Items listed in a dataset:

%%

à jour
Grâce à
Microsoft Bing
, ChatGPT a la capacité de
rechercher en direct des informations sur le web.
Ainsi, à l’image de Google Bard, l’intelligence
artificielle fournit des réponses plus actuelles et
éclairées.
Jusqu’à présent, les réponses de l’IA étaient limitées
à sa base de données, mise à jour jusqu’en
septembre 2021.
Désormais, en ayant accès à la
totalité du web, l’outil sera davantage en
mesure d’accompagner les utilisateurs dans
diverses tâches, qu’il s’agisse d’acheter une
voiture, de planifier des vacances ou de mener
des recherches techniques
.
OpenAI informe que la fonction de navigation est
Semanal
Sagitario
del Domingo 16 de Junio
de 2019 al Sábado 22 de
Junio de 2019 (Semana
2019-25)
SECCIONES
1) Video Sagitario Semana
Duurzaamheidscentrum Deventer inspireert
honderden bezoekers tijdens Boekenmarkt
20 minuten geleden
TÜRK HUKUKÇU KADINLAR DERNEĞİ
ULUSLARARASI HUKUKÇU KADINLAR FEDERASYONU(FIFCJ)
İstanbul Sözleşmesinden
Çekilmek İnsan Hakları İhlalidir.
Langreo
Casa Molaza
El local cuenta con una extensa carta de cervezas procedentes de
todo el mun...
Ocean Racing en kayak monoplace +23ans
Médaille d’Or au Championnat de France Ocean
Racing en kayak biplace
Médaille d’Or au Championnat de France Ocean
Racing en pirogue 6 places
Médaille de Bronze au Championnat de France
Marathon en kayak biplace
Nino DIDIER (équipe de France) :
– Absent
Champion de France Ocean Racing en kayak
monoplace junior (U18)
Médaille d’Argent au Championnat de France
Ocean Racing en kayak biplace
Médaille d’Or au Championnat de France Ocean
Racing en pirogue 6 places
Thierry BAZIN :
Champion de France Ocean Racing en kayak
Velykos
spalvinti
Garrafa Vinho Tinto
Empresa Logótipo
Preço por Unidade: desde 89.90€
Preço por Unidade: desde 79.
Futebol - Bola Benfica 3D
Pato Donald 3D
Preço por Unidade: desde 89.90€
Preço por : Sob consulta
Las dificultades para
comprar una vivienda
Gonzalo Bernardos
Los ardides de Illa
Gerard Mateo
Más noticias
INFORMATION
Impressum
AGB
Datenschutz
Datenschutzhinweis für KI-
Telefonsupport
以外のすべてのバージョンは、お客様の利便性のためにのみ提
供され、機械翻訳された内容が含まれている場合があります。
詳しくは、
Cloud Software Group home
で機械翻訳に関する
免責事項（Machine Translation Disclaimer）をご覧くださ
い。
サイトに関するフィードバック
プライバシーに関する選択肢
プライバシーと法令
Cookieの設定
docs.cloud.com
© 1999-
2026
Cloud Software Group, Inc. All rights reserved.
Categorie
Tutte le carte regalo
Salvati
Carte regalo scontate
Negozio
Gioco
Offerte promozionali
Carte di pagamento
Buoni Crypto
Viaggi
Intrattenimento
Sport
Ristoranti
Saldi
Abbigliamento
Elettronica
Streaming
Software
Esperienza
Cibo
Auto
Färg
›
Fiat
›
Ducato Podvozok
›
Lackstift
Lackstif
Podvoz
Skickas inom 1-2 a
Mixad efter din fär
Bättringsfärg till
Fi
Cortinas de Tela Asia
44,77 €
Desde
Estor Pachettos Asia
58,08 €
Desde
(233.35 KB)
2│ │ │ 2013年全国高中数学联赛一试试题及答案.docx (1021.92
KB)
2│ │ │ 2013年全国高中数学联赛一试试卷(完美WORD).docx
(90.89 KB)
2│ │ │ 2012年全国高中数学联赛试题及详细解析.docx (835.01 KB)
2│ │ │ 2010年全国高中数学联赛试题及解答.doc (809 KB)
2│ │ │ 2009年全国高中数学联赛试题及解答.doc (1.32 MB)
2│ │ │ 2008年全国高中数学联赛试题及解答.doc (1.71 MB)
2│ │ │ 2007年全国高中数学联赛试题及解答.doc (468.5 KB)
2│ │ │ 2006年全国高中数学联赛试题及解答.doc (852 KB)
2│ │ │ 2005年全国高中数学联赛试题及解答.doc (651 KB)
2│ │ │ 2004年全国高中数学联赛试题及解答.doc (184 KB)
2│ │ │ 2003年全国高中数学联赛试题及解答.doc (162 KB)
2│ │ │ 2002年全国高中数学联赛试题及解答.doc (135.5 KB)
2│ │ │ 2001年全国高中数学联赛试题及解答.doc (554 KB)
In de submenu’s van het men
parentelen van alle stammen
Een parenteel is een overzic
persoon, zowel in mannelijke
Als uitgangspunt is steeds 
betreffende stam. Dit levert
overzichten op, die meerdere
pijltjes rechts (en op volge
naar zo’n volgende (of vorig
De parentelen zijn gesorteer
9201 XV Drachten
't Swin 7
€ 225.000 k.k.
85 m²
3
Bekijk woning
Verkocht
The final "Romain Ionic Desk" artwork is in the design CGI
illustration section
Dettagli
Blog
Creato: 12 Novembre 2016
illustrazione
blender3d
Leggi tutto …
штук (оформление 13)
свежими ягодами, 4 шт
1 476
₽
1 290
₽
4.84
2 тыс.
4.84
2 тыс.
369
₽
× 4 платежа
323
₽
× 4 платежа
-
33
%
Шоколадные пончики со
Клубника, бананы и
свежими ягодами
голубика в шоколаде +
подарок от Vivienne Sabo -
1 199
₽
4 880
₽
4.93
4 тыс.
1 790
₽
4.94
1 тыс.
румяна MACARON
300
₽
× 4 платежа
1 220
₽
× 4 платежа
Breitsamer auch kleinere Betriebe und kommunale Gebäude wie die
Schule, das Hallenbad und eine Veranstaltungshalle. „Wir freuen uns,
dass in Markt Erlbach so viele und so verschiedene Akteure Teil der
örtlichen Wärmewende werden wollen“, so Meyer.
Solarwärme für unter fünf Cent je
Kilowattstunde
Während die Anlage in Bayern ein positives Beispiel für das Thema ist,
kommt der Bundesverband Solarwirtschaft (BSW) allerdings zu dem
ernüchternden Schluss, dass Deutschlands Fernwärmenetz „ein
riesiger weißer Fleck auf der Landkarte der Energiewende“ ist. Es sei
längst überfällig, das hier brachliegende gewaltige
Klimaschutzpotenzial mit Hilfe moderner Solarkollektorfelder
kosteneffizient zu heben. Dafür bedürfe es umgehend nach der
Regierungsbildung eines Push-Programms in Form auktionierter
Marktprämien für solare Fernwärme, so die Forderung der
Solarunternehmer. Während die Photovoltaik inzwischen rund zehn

%%

_Work item_
Please transcribe all of the records, keeping every line exactly as it is.

_Final answer_
à jour
Grâce à
Microsoft Bing
, ChatGPT a la capacité de
rechercher en direct des informations sur le web.
Ainsi, à l’image de Google Bard, l’intelligence
artificielle fournit des réponses plus actuelles et
éclairées.
Jusqu’à présent, les réponses de l’IA étaient limitées
à sa base de données, mise à jour jusqu’en
septembre 2021.
Désormais, en ayant accès à la
totalité du web, l’outil sera davantage en
mesure d’accompagner les utilisateurs dans
diverses tâches, qu’il s’agisse d’acheter une
voiture, de planifier des vacances ou de mener
des recherches techniques
.
OpenAI informe que la fonction de navigation est
Semanal
Sagitario
del Domingo 16 de Junio
de 2019 al Sábado 22 de
Junio de 2019 (Semana
2019-25)
SECCIONES
1) Video Sagitario Semana
Duurzaamheidscentrum Deventer inspireert
honderden bezoekers tijdens Boekenmarkt
20 minuten geleden
TÜRK HUKUKÇU KADINLAR DERNEĞİ
ULUSLARARASI HUKUKÇU KADINLAR FEDERASYONU(FIFCJ)
İstanbul Sözleşmesinden
Çekilmek İnsan Hakları İhlalidir.
Langreo
Casa Molaza
El local cuenta con una extensa carta de cervezas procedentes de
todo el mun...
Ocean Racing en kayak monoplace +23ans
Médaille d’Or au Championnat de France Ocean
Racing en kayak biplace
Médaille d’Or au Championnat de France Ocean
Racing en pirogue 6 places
Médaille de Bronze au Championnat de France
Marathon en kayak biplace
Nino DIDIER (équipe de France) :
– Absent
Champion de France Ocean Racing en kayak
monoplace junior (U18)
Médaille d’Argent au Championnat de France
Ocean Racing en kayak biplace
Médaille d’Or au Championnat de France Ocean
Racing en pirogue 6 places
Thierry BAZIN :
Champion de France Ocean Racing en kayak
Velykos
spalvinti
Garrafa Vinho Tinto
Empresa Logótipo
Preço por Unidade: desde 89.90€
Preço por Unidade: desde 79.
Futebol - Bola Benfica 3D
Pato Donald 3D
Preço por Unidade: desde 89.90€
Preço por : Sob consulta
Las dificultades para
comprar una vivienda
Gonzalo Bernardos
Los ardides de Illa
Gerard Mateo
Más noticias
INFORMATION
Impressum
AGB
Datenschutz
Datenschutzhinweis für KI-
Telefonsupport
以外のすべてのバージョンは、お客様の利便性のためにのみ提
供され、機械翻訳された内容が含まれている場合があります。
詳しくは、
Cloud Software Group home
で機械翻訳に関する
免責事項（Machine Translation Disclaimer）をご覧くださ
い。
サイトに関するフィードバック
プライバシーに関する選択肢
プライバシーと法令
Cookieの設定
docs.cloud.com
© 1999-
2026
Cloud Software Group, Inc. All rights reserved.
Categorie
Tutte le carte regalo
Salvati
Carte regalo scontate
Negozio
Gioco
Offerte promozionali
Carte di pagamento
Buoni Crypto
Viaggi
Intrattenimento
Sport
Ristoranti
Saldi
Abbigliamento
Elettronica
Streaming
Software
Esperienza
Cibo
Auto
Färg
›
Fiat
›
Ducato Podvozok
›
Lackstift
Lackstif
Podvoz
Skickas inom 1-2 a
Mixad efter din fär
Bättringsfärg till
Fi
Cortinas de Tela Asia
44,77 €
Desde
Estor Pachettos Asia
58,08 €
Desde
(233.35 KB)
2│ │ │ 2013年全国高中数学联赛一试试题及答案.docx (1021.92
KB)
2│ │ │ 2013年全国高中数学联赛一试试卷(完美WORD).docx
(90.89 KB)
2│ │ │ 2012年全国高中数学联赛试题及详细解析.docx (835.01 KB)
2│ │ │ 2010年全国高中数学联赛试题及解答.doc (809 KB)
2│ │ │ 2009年全国高中数学联赛试题及解答.doc (1.32 MB)
2│ │ │ 2008年全国高中数学联赛试题及解答.doc (1.71 MB)
2│ │ │ 2007年全国高中数学联赛试题及解答.doc (468.5 KB)
2│ │ │ 2006年全国高中数学联赛试题及解答.doc (852 KB)
2│ │ │ 2005年全国高中数学联赛试题及解答.doc (651 KB)
2│ │ │ 2004年全国高中数学联赛试题及解答.doc (184 KB)
2│ │ │ 2003年全国高中数学联赛试题及解答.doc (162 KB)
2│ │ │ 2002年全国高中数学联赛试题及解答.doc (135.5 KB)
2│ │ │ 2001年全国高中数学联赛试题及解答.doc (554 KB)
In de submenu’s van het men
parentelen van alle stammen
Een parenteel is een overzic
persoon, zowel in mannelijke
Als uitgangspunt is steeds 
betreffende stam. Dit levert
overzichten op, die meerdere
pijltjes rechts (en op volge
naar zo’n volgende (of vorig
De parentelen zijn gesorteer
9201 XV Drachten
't Swin 7
€ 225.000 k.k.
85 m²
3
Bekijk woning
Verkocht
The final "Romain Ionic Desk" artwork is in the design CGI
illustration section
Dettagli
Blog
Creato: 12 Novembre 2016
illustrazione
blender3d
Leggi tutto …
штук (оформление 13)
свежими ягодами, 4 шт
1 476
₽
1 290
₽
4.84
2 тыс.
4.84
2 тыс.
369
₽
× 4 платежа
323
₽
× 4 платежа
-
33
%
Шоколадные пончики со
Клубника, бананы и
свежими ягодами
голубика в шоколаде +
подарок от Vivienne Sabo -
1 199
₽
4 880
₽
4.93
4 тыс.
1 790
₽
4.94
1 тыс.
румяна MACARON
300
₽
× 4 платежа
1 220
₽
× 4 платежа
Breitsamer auch kleinere Betriebe und kommunale Gebäude wie die
Schule, das Hallenbad und eine Veranstaltungshalle. „Wir freuen uns,
dass in Markt Erlbach so viele und so verschiedene Akteure Teil der
örtlichen Wärmewende werden wollen“, so Meyer.
Solarwärme für unter fünf Cent je
Kilowattstunde
Während die Anlage in Bayern ein positives Beispiel für das Thema ist,
kommt der Bundesverband Solarwirtschaft (BSW) allerdings zu dem
ernüchternden Schluss, dass Deutschlands Fernwärmenetz „ein
riesiger weißer Fleck auf der Landkarte der Energiewende“ ist. Es sei
längst überfällig, das hier brachliegende gewaltige
Klimaschutzpotenzial mit Hilfe moderner Solarkollektorfelder
kosteneffizient zu heben. Dafür bedürfe es umgehend nach der
Regierungsbildung eines Push-Programms in Form auktionierter
Marktprämien für solare Fernwärme, so die Forderung der
Solarunternehmer. Während die Photovoltaik inzwischen rund zehn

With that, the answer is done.